# Setting a VPN to backup to an offsite NAS



## smoo (Jan 23, 2013)

Hi everyone. Lets assume I know nothing about VPNs but have been tasked with setting up a server (Windows Server 2012 Foundation) as a VPN client to a host PC (Win 7 I believe) with a NAS as a network drive on the host network. The client is using NovaBACKUP 14.1. Thats unfortunately all the info I have. Can this be done? If so, can anyone point me in the right direction of a how to or something like that? Much appreciated!


----------



## Dwarflord (Dec 13, 2007)

Any backup over a vpn will fail in my honest opinion. Never had a vpn stay up consistently enough for backups... Just my 2 pennies worth, and it will be way too slow to be practical.


----------



## Tomshawk (Jan 23, 2013)

Not sure why you would want to do this, if you plan on backing up the NAS accross the network to the server, it's gonna be really slow but...

*Following are the steps for configuring Incoming VPN Connection in Windows 7
*

First go to Control Panel and open Network and Sharing Center.
Click on Change adapter settings.
Press Alt+F and select New Incoming connection
Put a check on who you’d like to give access to this computer or you can configure a new account by clicking on Add someone,after that click on Next.
Put a check mark on Through the Internet.

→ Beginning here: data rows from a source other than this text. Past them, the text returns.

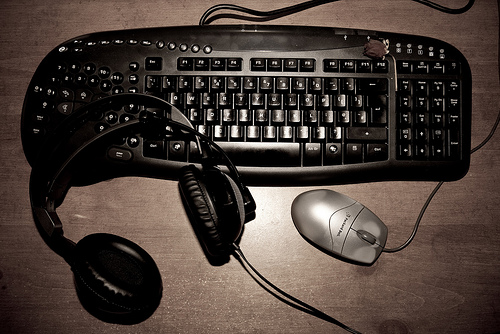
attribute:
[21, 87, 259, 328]
headphones — black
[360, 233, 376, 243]
wheel — scroll wheel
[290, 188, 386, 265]
mouse — silver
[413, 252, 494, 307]
table — wooden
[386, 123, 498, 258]
cord — gray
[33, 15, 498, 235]
keyboard — black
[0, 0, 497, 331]
desk — brown, wooden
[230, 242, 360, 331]
cord — black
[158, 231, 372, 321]
headphones — black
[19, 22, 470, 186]
keyboard — black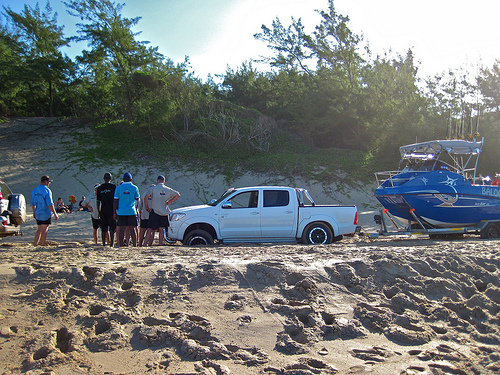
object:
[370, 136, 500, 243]
boat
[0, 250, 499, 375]
sand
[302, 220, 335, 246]
rear wheel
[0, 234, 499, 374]
ground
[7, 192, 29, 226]
spare tire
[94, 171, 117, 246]
person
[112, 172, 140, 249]
man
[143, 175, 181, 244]
people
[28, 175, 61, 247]
man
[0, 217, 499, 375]
beach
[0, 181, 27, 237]
car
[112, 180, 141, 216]
blue shirt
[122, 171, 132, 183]
baseball cap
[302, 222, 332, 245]
tire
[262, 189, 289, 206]
window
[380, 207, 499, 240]
trailer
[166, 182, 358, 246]
white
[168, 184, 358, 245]
pickup truck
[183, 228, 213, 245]
tire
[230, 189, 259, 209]
window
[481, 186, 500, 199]
letters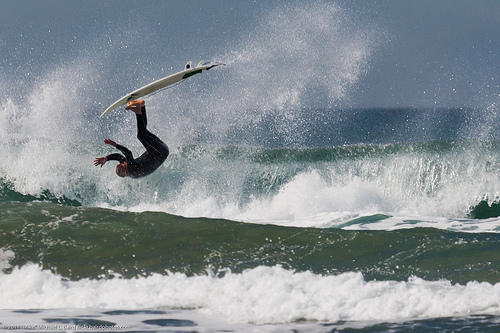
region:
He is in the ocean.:
[14, 19, 492, 315]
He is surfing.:
[80, 62, 221, 244]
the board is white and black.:
[77, 22, 207, 143]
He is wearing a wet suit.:
[72, 87, 175, 195]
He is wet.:
[86, 83, 183, 250]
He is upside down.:
[90, 76, 216, 251]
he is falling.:
[79, 34, 231, 269]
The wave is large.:
[48, 78, 460, 265]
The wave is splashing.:
[25, 39, 492, 289]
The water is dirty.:
[14, 19, 482, 319]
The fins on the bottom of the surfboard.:
[180, 57, 206, 67]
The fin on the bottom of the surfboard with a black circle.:
[187, 58, 193, 68]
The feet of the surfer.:
[122, 102, 147, 113]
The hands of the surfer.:
[85, 140, 114, 165]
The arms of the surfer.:
[106, 137, 131, 164]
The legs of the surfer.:
[130, 107, 160, 144]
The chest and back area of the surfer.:
[126, 152, 166, 181]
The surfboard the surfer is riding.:
[83, 60, 227, 116]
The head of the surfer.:
[113, 162, 134, 176]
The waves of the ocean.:
[7, 79, 494, 331]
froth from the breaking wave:
[22, 251, 195, 331]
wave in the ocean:
[33, 205, 335, 278]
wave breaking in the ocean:
[166, 121, 480, 238]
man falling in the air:
[94, 92, 163, 203]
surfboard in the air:
[86, 58, 237, 117]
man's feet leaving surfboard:
[115, 85, 150, 120]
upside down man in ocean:
[88, 89, 157, 231]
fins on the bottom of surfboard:
[166, 56, 216, 76]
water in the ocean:
[34, 230, 218, 265]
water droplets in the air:
[245, 63, 382, 103]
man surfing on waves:
[27, 10, 475, 332]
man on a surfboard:
[61, 40, 247, 265]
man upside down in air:
[48, 36, 200, 246]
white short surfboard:
[83, 40, 241, 127]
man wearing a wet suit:
[72, 44, 237, 217]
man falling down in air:
[81, 23, 256, 218]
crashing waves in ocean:
[93, 225, 440, 323]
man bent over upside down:
[78, 100, 155, 237]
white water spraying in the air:
[66, 14, 345, 202]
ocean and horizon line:
[130, 53, 437, 263]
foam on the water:
[34, 313, 209, 331]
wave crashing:
[286, 171, 441, 227]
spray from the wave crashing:
[245, 92, 497, 202]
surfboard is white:
[107, 58, 256, 129]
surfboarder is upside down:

Click on Next.
Select the protocols you want to enable for this connection. Click on Allow access.
Make a note of the Computer name as this will be used by the client to connect to this computer and after that Click on Close.


----------



## smoo (Jan 23, 2013)

I have no idea where the idea came from myself, but orders are orders in this case. Thank you!


----------



## Wand3r3r (Sep 17, 2010)

VPNs are only as stable as the link between the two end points. I have site to site vpns that never drop and haven't for years.

I do not believe you will be able to backup to a windows 7 pc providing a vpn connection and then have the backup stored on a local NAS server.

Whoever made this request does not appear to know the product being used. Its for online storage to novestor's servers.
NovaBACKUP Backup Software Release 14.1

It would be expected that the novastor software would make that encrypted connection to the online storage.

Most importantly is there is no mention of the amount of data being backed up. That is all important.


----------



## everlastin777 (Jul 1, 2012)

Tomshawk said:


> Not sure why you would want to do this, if you plan on backing up the NAS accross the network to the server, it's gonna be really slow but...
> 
> *Following are the steps for configuring Incoming VPN Connection in Windows 7
> *
> ...




hi...how do i reverse these steps. I just tried it out for fun on my computer. Now I cant seem to disable it.


----------